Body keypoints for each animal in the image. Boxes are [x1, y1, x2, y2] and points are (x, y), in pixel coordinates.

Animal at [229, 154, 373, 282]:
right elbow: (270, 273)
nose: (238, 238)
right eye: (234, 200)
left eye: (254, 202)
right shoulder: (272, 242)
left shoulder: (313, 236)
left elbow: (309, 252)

★ ★ ★ ★

● Action item
Please give only the number of lines in the listing that hold the word "right".

● Completed task
3